Illogically packaged in a pink jacket

Okay, look: the problem is not that Elle is a bad series. In fact, it’s not that at all. The series is well put together, the acting is good, the outfits look better than the leaked photos suggested, and the storyline is solid. But, big but: it’s not a logical prequel to Legally Blonde. In fact, it undermines the entire character development of Elle Woods.

In Legally Blonde is Elle’s story based on one big event: Warner dumps her. For the first time in her life, the blonde hears that she is not good enough. This is the push she needed to show that she absolutely is smart, pretty, and good enough. She turns her life around: she starts studying for her tests to be admitted to Harvard. Since Warner is going there to study, she wants to follow him. There she can show that she is indeed the right person for him. Once at university, she finds herself in a world where no one takes her seriously. Everyone thinks she’s a dumb bimbo who only gets her nails done and lies in the sun with her dog. She does that too, but Elle is much more than that. And she will show that. By not changing, but simply bringing out the best in herself, she proves that. That is the movie. But in Elle, something strange happens.
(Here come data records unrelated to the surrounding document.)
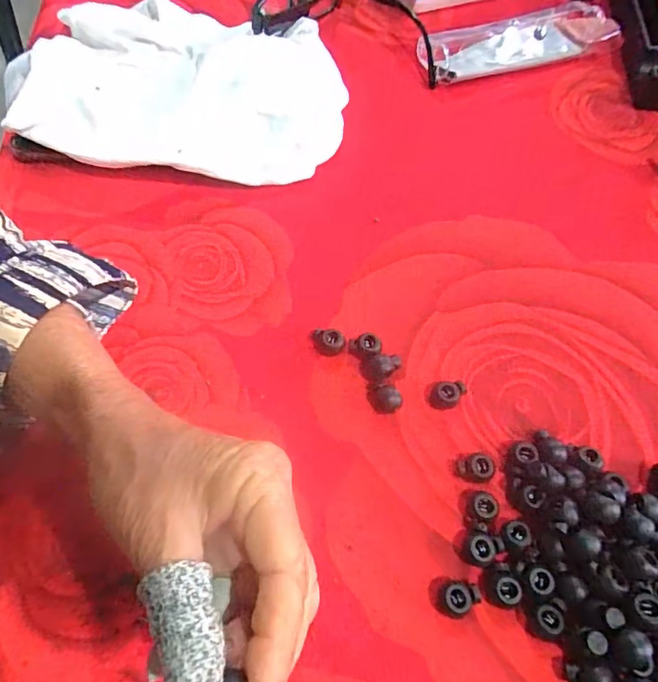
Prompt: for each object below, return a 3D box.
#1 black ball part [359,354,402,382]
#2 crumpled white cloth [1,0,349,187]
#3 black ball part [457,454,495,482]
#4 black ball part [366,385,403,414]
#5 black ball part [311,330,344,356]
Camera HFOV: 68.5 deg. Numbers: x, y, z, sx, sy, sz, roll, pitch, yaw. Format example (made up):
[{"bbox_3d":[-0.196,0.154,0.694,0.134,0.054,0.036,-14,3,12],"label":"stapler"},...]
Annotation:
[{"bbox_3d":[0.030,0.016,0.276,0.023,0.012,0.015,1,63,-1],"label":"black ball part"},{"bbox_3d":[-0.115,-0.190,0.359,0.253,0.040,0.171,10,63,4],"label":"crumpled white cloth"},{"bbox_3d":[0.076,0.067,0.253,0.017,0.013,0.012,0,63,-1],"label":"black ball part"},{"bbox_3d":[0.031,0.033,0.268,0.019,0.012,0.013,18,64,7],"label":"black ball part"},{"bbox_3d":[0.000,0.000,0.285,0.019,0.012,0.012,9,63,3],"label":"black ball part"}]

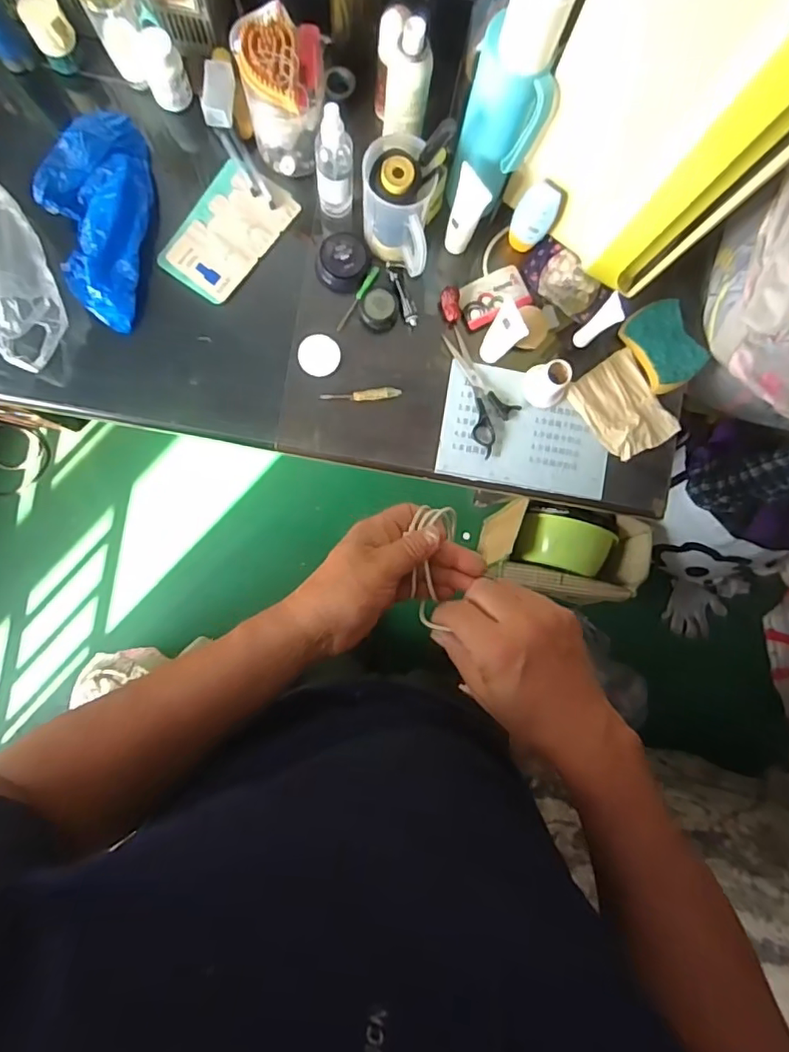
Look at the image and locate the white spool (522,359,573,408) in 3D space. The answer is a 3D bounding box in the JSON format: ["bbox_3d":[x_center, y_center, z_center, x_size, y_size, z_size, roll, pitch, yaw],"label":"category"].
[{"bbox_3d":[0.184,-0.173,0.670,0.050,0.053,0.054,-39,91,-5],"label":"white spool"}]

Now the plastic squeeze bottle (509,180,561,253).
[{"bbox_3d":[0.162,-0.356,0.651,0.044,0.089,0.029,39,63,1],"label":"plastic squeeze bottle"}]

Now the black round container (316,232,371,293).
[{"bbox_3d":[-0.063,-0.319,0.675,0.059,0.024,0.067,23,86,-3],"label":"black round container"}]

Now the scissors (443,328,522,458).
[{"bbox_3d":[0.112,-0.168,0.690,0.061,0.005,0.158,-18,89,-5],"label":"scissors"}]

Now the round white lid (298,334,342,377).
[{"bbox_3d":[-0.090,-0.205,0.676,0.049,0.006,0.049,0,87,-5],"label":"round white lid"}]

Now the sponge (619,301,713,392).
[{"bbox_3d":[0.329,-0.221,0.688,0.071,0.023,0.102,-31,90,-5],"label":"sponge"}]

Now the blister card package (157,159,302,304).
[{"bbox_3d":[-0.201,-0.353,0.674,0.098,0.012,0.162,38,85,-2],"label":"blister card package"}]

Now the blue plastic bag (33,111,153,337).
[{"bbox_3d":[-0.343,-0.353,0.641,0.116,0.040,0.235,8,87,-4],"label":"blue plastic bag"}]

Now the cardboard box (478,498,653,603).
[{"bbox_3d":[0.395,0.065,1.352,0.324,0.232,0.207,11,86,-4],"label":"cardboard box"}]

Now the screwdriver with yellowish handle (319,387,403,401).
[{"bbox_3d":[-0.040,-0.157,0.675,0.095,0.011,0.015,-4,88,-5],"label":"screwdriver with yellowish handle"}]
The intention is that Elle in the movie is still a naive girl who purely goes to Harvard to follow Warner. She doesn’t want to improve the world. Throughout the process, she learns a new side of herself and confidently carves her way through all the prejudices. In this new series, which takes place years earlier, that actually happens already. She moves to Seattle, where she is the odd one out. She has to adapt and learn to deal with people who underestimate her. Actually, she learns the lessons she should have learned later at Harvard here. She goes through the same development twice. Isn’t that strange?

This is how the series should have been

If you set aside the iconic films for a moment, then Elle is actually a fun and good series. But well. You don’t just want ‘a fun series’. You want a story that brings back the vibe and essence of Elle Woods. There’s nothing wrong with a coming-of-age series, but not in this way. And I’m not the only one who thinks so. Although the series is well received, many fans are critical. They share the same opinion I described above: the character development that Elle undergoes in the first film is completely inconsistent after this series.

But how should the series have been? That, dear reader, is a good question. Now, I’m not a producer, but if I understand anything, it’s Elle Woods and her fanbase. We could have made a much more interesting series without touching the origin story. Don’t move to Seattle, just stay in Los Angeles. They should have shown how she grows up as ‘the popular girl’ that everyone genuinely likes. How she discovers her love for fashion and how she actually became so confident. Of course, she can face some obstacles. Let her grow from an insecure teenage girl into a confident young woman on her way to becoming a great stylist, or something like that. A flashback to her youth is good, but in this way? It doesn’t work.

Don’t get me wrong: I had a great time. It was cute and exactly the vibe I was looking for. But as soon as the credits started rolling, I only felt like one thing: not season two, but immediately Legally Blonde putting on. And that actually says enough.